For users with ADHD, this conversion of an abstract calendar into a concrete visual horizon is a meaningful daily reduction in cognitive load. Commitments are made with accurate information instead of optimistic guesses.
The Accounts tab and shared context
Accounts collect everything Callisto knows about a single client, customer, or external relationship — the projects underway, the people involved, the notes and context accumulated over time, and the action items still open. For ADHD users who work across multiple accounts, this central view eliminates the experience of opening a meeting cold and trying to reassemble months of context from memory.
Accounts can also be shared with specific collaborators. When an account is shared, the relevant projects, notes, and action items become visible to the chosen subset of users, without exposing anything else. The shared status is indicated visibly on both the account card and the project cards, so the user always knows what is private and what is collaborative.

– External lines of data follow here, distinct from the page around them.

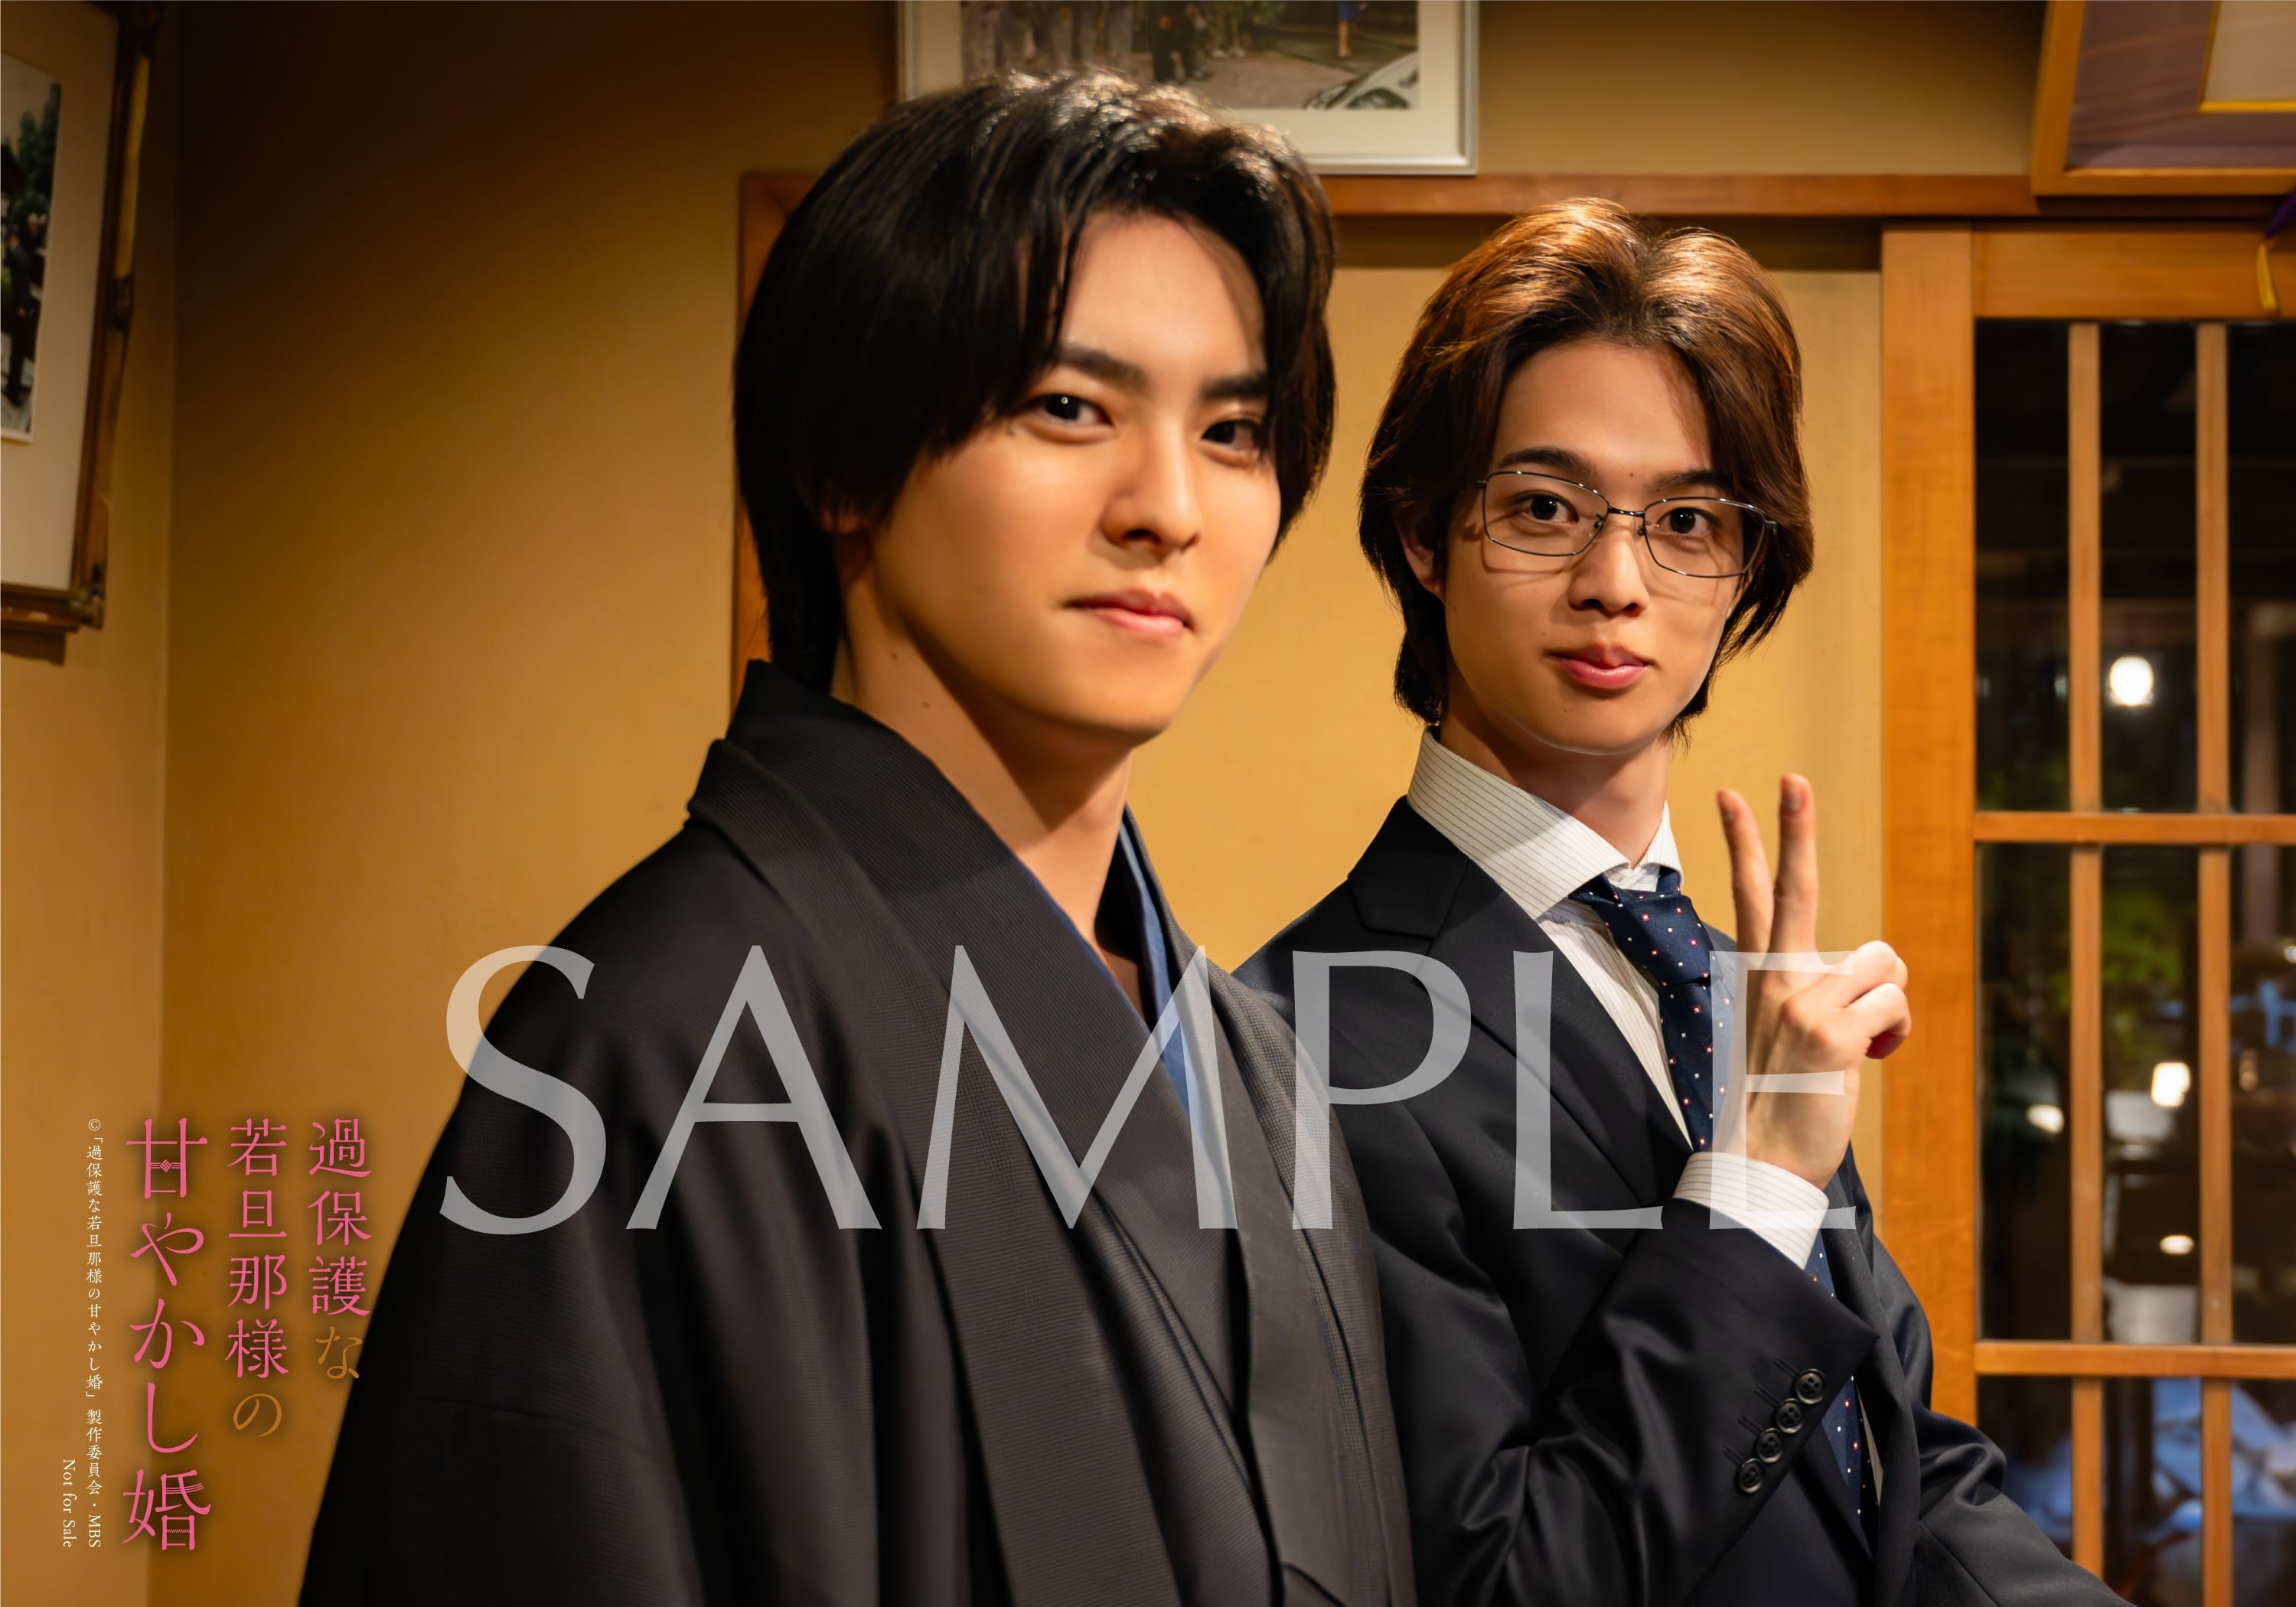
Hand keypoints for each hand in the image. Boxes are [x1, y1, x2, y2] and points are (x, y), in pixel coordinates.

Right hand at [1713, 775, 1911, 1190]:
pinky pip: (1893, 1001)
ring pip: (1881, 964)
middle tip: (1793, 776)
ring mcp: (1801, 1001)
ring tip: (1858, 1047)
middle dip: (1794, 827)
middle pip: (1793, 887)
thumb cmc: (1782, 1097)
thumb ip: (1818, 986)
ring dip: (1886, 1003)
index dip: (1746, 840)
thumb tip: (1874, 970)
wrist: (1762, 1159)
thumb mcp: (1789, 1030)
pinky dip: (1894, 1031)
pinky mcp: (1832, 1030)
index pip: (1751, 894)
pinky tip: (1868, 1060)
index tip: (1732, 793)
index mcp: (1760, 974)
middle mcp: (1776, 978)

How the connections compound
Each of the tabs above would be useful on its own. The compounding value of Callisto comes from the fact that the tabs are not separate features bolted into the same login. They are surfaces over the same underlying graph of work. A single task object can appear as a project task, a priority on the timeline, an action item against a person, and an item under an account, all at once — and a single update propagates everywhere it appears.
For neurotypical users, this design is an elegant nice-to-have. For users with ADHD, it is structural. Every "sync" is a place where trust erodes. Every duplicate is a place where reality and the system can drift apart. By eliminating both, Callisto closes the trust gap that causes ADHD users to abandon most productivity tools within weeks.
Quiet design choices that add up
Beyond the major tabs, several smaller decisions matter for the ADHD experience. New users open Callisto to a workspace that is already populated with sample data, so there is no blank-page paralysis. Editing any sample item silently promotes it into a real record, meaning the user can learn the app by using it rather than by sitting through a tour. The entire sample layer can be hidden globally from Settings whenever the user is ready.
Mobile and desktop are visually consistent and use the same data, so a thought captured on a phone is immediately present on a laptop. The interface avoids the kind of dense control surfaces that overwhelm ADHD users, in favour of one primary action per view. Settings are minimal and most of them are reasonable defaults.
None of these decisions are dramatic on their own. Together, they form a tool that asks the user to remember as little as possible about the tool itself.
What Callisto does not claim to do
Software does not treat executive dysfunction. Medication, sleep, exercise, coaching, and therapy do the work that work tools cannot. What a tool can do is stop being part of the problem. Most modern work software adds cognitive overhead. It demands maintenance, punishes inconsistency, and quietly loses information that was captured in the wrong place.
Callisto is built to do the opposite — to hold the structural memory of a working life so that the user's own attention can be spent on the work itself. For ADHD adults, that shift in burden is the closest thing a piece of software can credibly offer to a productivity advantage.
Getting started
Callisto is free to start. The recommended first week is deliberately small: put today's priorities in the Time tab, add the next upcoming 1-1 into the People tab with two action items attached, and drop a single note in the Memo tab. After a week of light use, the connections begin to show their value — items close themselves across the app, progress updates without effort, and the everyday experience of forgetting something important quietly stops happening.
That, more than any single feature, is what Callisto is for.